Edited by EGOL, 27 July 2007 - 04:08 PM.


#2 JohnMu

JohnMu

    Honored One Who Served Moderator Alumni

  • Hall Of Fame
  • 3518 posts

Posted 27 July 2007 - 05:17 PM

I checked some of the literature and couldn't find any reference to this. I assume you mean pagerank and Google, right?

Maybe we can work out some possibilities ....

Let's call our pages like so:
A: valued, known page, links to B, F
B: has robots=noindex,follow, links to C, D, E
F: links to G, H, I
C,D,E,G,H,I: normal pages

In general, for pagerank: Value passed per link is dampening * 1/(number links) (very simplified)
- Each link on a page gets identical value passed
- The value passed through those links is reduced by the number of links on a page
- Each level of linkage reduces the value passed by the dampening factor (eg for A -> F -> G the link from F to G passes less value than the link from A to F)

Let's take a quick look at the possibilities:
#1. B transparently passes the full value to C,D,E
#2. B keeps value (but is filtered), passes the dampened value to C,D,E
#3. B does not take value, does not pass value (treated like a blocked URL in the robots.txt)
#4: B is ignored, the links on B are treated like links on A.
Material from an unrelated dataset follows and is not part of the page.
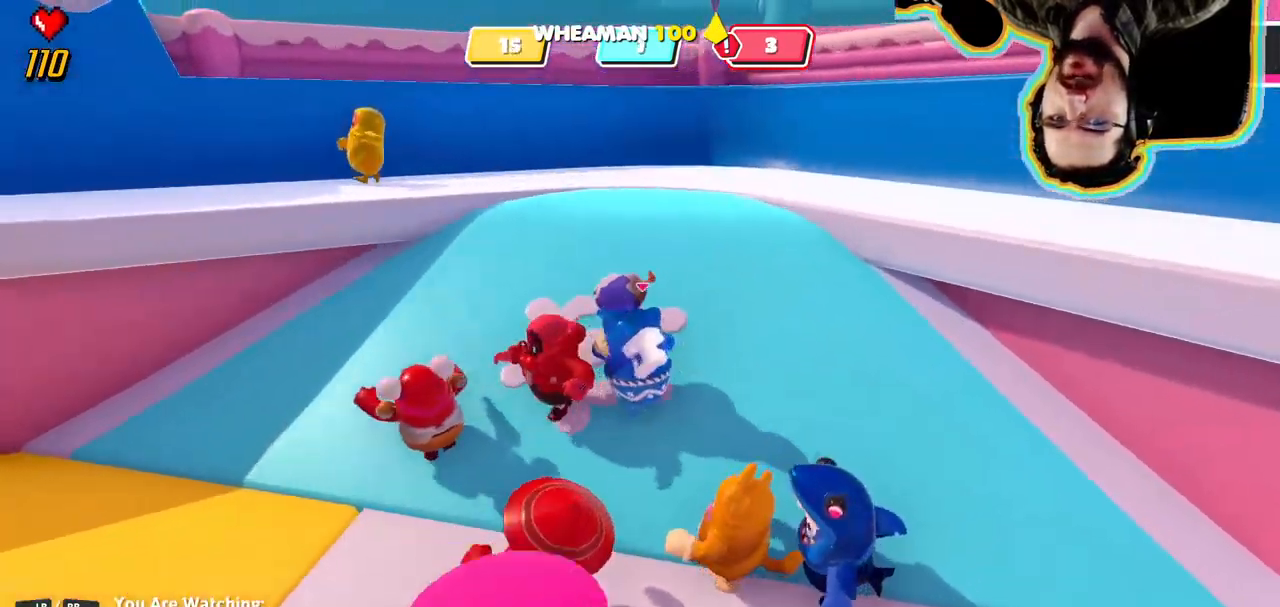
{"dt_ms": 500, "buttons": [], "left_stick": "center", "right_stick": "up-left"}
Assuming the people at Google accept and use "noindex,follow", we can rule #3 out. This should be easy to test though (anyone?).

Let's take a look at #1: It would mean that A passes d*1/2 value to split over the 3 pages C,D,E. The link out of A cannot be treated as 3 links (it would "penalize" the other legitimate link out of A), this means:
F: gets d*1/2
C,D,E each get d*1/2 * 1/3 = d*1/6
G,H,I each get (d*1/2) * d*1/3 = (d^2) * 1/6
It would require that Google's link-tables accept more than one end-point for a link; the link would be A -> (C,D,E). I'm just guessing, but I doubt they would have a provision for that. For d<1, the value passed to C,D,E would be higher than the value passed to G,H,I.

Looking at #2: the value passed would be:
F: gets d*1/2
G,H,I each get (d*1/2) * d*1/3 = (d^2) * 1/6
B: gets d*1/2 (but is not shown)
C,D,E: each get (d*1/2) * d*1/3 = (d^2) * 1/6 (same as G,H,I)
With d < 1 (for dampening) this would mean the value passed in situation #2 to C,D,E would be lower than the value passed in situation #1.

#4 seems strange, but possible. The value passed would be:
F: gets d*1/4
C,D,E: each get d*1/4
G,H,I each get (d*1/4) * d*1/3 = (d^2) * 1/12
The value passed to C,D,E would be much higher than the value passed to G,H,I.
The value passed to G,H,I would be lower than in situations #1 and #2. These links would be "penalized" in favor of C,D,E. Taking it to the web, if A, B, F were separate domains, B could penalize the links on F by adding robots=noindex. That wouldn't make much sense (or would it?).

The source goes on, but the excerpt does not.